Четха вряд ли взяли бы золото в беге на длинные дистанции, но что касается прыжков — это абсолютные чемпионы среди выморочных тварей.
Он был большим. Не толстым — именно большим, какими иногда бывают боксеры-тяжеловесы. Трудно поверить, что такое крупное существо может двигаться так легко. Он спрыгнул с крыши плавным, длинным движением, заставляющим подумать о мотыльке или, возможно, о летучей мыши. Следующая моя пуля вошла ему между глаз, и он свалился Лизе под ноги.
Куча вонючего плесневелого белья, расползающегося по швам от сырости.
— Было бы неплохо, если бы ты ронял их подальше, — заметила она и тут же резко развернулась, чтобы вырубить тварь, обошедшую нас сзади.
— Учту на будущее, — хмыкнул я. Прицелился и довольно аккуратно снял следующего.
Он пытался протиснуться между парой контейнеров, стоявших слишком близко друг к другу. Видимо, счел, что обходить — это слишком долго. Легкая мишень.

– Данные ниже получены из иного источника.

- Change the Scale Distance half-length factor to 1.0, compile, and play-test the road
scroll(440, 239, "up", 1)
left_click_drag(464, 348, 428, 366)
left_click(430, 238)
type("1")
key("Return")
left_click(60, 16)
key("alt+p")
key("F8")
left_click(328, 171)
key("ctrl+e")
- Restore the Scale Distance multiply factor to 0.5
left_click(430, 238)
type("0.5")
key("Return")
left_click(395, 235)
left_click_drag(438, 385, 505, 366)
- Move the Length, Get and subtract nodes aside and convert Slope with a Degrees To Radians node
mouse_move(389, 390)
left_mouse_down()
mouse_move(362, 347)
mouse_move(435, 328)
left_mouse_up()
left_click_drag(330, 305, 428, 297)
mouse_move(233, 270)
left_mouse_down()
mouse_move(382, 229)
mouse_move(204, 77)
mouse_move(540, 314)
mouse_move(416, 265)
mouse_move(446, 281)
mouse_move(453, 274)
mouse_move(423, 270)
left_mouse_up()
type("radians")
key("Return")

Еще одного Марька зацепила выстрелом в плечо, и он пробежал несколько шагов, прежде чем почувствовал это.
Некоторые уверены, что нежить не способна испытывать боль. Это не совсем верно. Сделать больно можно кому угодно. Просто некоторые не считают боль вещью, на которую стоит обращать внимание. Если повреждение не мешает двигаться, они вообще не заметят его.
Раздробленное плечо четха не остановило, но замедлило. Так, словно он на бегу пытался понять, как же вышло, что правая рука больше его не слушается.
Лиза воткнула одну из своих как следует наточенных железок ему в горло. Он упал на снег, но все еще скреб ледяную корку своими непомерно длинными когтями, когда Макс развернулся и прострелил ему голову. На всякий случай.
Нет ничего хуже, чем внезапно обнаружить за спиной кого-то, кто больше всего на свете хочет тебя убить.
Босс зажал рот обеими руками, выронив нож. Это звучит плохо, как будто этот парень — трус и офисная крыса, не нюхавшая настоящей опасности. Но на его месте я бы выглядел куда менее крутым. Я доподлинно это знал.
Видите ли, для того чтобы стать опытным охотником на нежить, обязательно нужно однажды убить ее впервые. И, как правило, это выглядит куда более жалко, чем первый секс.
Во всяком случае, его завтрак остался при нем.
Вот только на расползающегося грязной лужей на снегу четха он пялился так, словно это был дьявол. Кто-то, кто пришел за его душой.
— Я уволил его, — бормотал он. — Черт побери, я его уволил! Я уволил его неделю назад!
В человеческой жизни случаются и более неприятные встречи. Но таких немного.